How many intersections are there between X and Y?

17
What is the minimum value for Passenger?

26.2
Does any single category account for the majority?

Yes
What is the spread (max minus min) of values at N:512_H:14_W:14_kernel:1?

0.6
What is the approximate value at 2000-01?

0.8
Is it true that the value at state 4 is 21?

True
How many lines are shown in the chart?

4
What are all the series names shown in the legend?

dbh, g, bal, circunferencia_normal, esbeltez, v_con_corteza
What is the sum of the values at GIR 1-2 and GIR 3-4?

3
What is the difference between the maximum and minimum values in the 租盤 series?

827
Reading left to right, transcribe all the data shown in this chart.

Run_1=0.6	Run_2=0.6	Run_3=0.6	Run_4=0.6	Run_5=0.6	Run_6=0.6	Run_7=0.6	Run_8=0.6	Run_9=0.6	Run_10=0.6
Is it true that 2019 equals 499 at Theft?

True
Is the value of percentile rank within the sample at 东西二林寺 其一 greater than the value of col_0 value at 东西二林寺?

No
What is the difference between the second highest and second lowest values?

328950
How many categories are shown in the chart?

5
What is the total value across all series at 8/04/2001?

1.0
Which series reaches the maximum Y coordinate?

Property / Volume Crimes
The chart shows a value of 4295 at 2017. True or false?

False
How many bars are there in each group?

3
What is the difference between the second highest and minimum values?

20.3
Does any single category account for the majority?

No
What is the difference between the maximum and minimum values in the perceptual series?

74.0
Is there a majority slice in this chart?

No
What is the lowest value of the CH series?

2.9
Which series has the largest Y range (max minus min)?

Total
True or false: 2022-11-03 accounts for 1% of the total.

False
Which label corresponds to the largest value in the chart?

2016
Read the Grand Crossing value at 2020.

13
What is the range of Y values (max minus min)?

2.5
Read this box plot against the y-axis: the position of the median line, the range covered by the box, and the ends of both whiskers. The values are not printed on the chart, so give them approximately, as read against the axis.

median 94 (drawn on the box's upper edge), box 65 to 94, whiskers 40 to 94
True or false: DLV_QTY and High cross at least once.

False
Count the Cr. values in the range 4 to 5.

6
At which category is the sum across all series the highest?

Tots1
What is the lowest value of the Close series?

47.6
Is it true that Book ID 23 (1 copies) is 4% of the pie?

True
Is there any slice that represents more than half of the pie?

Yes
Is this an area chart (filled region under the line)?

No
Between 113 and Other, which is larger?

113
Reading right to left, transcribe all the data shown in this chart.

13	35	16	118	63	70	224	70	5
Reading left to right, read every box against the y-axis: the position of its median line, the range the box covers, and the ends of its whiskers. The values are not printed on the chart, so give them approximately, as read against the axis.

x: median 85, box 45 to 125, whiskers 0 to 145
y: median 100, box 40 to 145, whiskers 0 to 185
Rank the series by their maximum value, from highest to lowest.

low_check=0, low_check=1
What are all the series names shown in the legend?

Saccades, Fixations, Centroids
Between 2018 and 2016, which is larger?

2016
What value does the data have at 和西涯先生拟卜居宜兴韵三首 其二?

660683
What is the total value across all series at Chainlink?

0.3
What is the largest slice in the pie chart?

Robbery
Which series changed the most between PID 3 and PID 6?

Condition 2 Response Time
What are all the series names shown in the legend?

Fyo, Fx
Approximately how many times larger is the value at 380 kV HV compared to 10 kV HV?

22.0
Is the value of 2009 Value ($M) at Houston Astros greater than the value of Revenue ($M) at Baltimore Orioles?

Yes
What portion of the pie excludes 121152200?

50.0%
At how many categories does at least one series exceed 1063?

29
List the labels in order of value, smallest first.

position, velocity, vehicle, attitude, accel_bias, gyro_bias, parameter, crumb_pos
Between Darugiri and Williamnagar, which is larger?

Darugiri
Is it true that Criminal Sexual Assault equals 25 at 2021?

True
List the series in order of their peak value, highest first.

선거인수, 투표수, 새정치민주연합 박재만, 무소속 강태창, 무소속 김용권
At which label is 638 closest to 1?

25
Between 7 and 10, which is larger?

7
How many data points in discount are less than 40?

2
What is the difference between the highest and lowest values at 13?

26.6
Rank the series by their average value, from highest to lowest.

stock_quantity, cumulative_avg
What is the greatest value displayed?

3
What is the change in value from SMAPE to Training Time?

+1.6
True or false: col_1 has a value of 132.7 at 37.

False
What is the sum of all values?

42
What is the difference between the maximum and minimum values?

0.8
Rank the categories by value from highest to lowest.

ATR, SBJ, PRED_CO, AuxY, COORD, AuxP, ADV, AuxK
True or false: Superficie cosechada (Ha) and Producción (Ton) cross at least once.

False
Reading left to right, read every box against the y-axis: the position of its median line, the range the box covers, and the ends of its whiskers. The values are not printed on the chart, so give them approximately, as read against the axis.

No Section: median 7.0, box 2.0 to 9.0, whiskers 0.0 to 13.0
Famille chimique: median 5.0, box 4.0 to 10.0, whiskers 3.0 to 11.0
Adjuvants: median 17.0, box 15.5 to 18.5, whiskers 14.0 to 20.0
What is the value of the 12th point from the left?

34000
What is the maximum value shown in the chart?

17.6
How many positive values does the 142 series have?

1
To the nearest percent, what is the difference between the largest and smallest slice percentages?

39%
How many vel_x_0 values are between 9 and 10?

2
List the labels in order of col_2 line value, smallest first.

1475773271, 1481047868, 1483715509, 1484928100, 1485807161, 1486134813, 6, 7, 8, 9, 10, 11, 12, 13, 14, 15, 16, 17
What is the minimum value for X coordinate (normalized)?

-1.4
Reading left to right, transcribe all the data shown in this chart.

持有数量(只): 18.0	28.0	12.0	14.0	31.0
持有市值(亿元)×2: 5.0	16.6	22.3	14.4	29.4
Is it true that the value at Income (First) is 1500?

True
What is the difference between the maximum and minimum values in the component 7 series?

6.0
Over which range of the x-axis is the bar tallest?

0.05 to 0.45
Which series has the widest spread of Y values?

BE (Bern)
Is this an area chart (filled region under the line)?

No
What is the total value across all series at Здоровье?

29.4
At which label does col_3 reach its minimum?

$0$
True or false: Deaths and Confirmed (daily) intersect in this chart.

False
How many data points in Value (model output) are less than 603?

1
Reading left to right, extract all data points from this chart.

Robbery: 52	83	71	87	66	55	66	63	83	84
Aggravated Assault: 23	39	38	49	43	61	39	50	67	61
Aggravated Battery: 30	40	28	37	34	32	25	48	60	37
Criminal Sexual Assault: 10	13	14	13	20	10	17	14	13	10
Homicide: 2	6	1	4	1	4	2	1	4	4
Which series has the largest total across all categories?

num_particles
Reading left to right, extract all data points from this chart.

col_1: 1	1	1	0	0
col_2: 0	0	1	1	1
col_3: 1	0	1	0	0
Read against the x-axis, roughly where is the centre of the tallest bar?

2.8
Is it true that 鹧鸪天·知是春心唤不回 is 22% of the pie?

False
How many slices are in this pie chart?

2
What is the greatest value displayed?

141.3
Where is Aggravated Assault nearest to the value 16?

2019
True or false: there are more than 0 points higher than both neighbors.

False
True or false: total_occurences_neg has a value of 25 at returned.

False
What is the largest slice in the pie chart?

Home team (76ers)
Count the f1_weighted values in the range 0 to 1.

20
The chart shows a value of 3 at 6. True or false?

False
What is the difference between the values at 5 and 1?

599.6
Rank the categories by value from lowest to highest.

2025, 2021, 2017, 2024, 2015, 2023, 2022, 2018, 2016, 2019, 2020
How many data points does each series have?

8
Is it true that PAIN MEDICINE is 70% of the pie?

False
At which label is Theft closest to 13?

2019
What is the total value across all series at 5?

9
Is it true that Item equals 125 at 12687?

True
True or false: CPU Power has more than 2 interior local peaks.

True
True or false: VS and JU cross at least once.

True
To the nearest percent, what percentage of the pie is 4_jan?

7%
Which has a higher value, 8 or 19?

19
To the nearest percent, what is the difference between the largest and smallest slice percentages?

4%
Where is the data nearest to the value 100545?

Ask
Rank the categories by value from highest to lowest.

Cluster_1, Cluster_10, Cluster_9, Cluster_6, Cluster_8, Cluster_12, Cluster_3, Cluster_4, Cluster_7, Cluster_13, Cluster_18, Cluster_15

########

__YOUR OBJECTIVE__: Reproduce verbatim the lines of the data, starting at the first line and ending at the line that contains "Is the value of percentile", with both of those lines included.

__ANSWER SECTION__:
How many intersections are there between X and Y?

17
What is the minimum value for Passenger?

26.2
Does any single category account for the majority?

Yes
What is the spread (max minus min) of values at N:512_H:14_W:14_kernel:1?

0.6
What is the approximate value at 2000-01?

0.8
Is it true that the value at state 4 is 21?

True
How many lines are shown in the chart?

4
What are all the series names shown in the legend?

dbh, g, bal, circunferencia_normal, esbeltez, v_con_corteza
What is the sum of the values at GIR 1-2 and GIR 3-4?

3
What is the difference between the maximum and minimum values in the 租盤 series?

827
Reading left to right, transcribe all the data shown in this chart.

Run_1=0.6	Run_2=0.6	Run_3=0.6	Run_4=0.6	Run_5=0.6	Run_6=0.6	Run_7=0.6	Run_8=0.6	Run_9=0.6	Run_10=0.6
Is it true that 2019 equals 499 at Theft?

True
Is the value of percentile rank within the sample at 东西二林寺 其一 greater than the value of col_0 value at 东西二林寺?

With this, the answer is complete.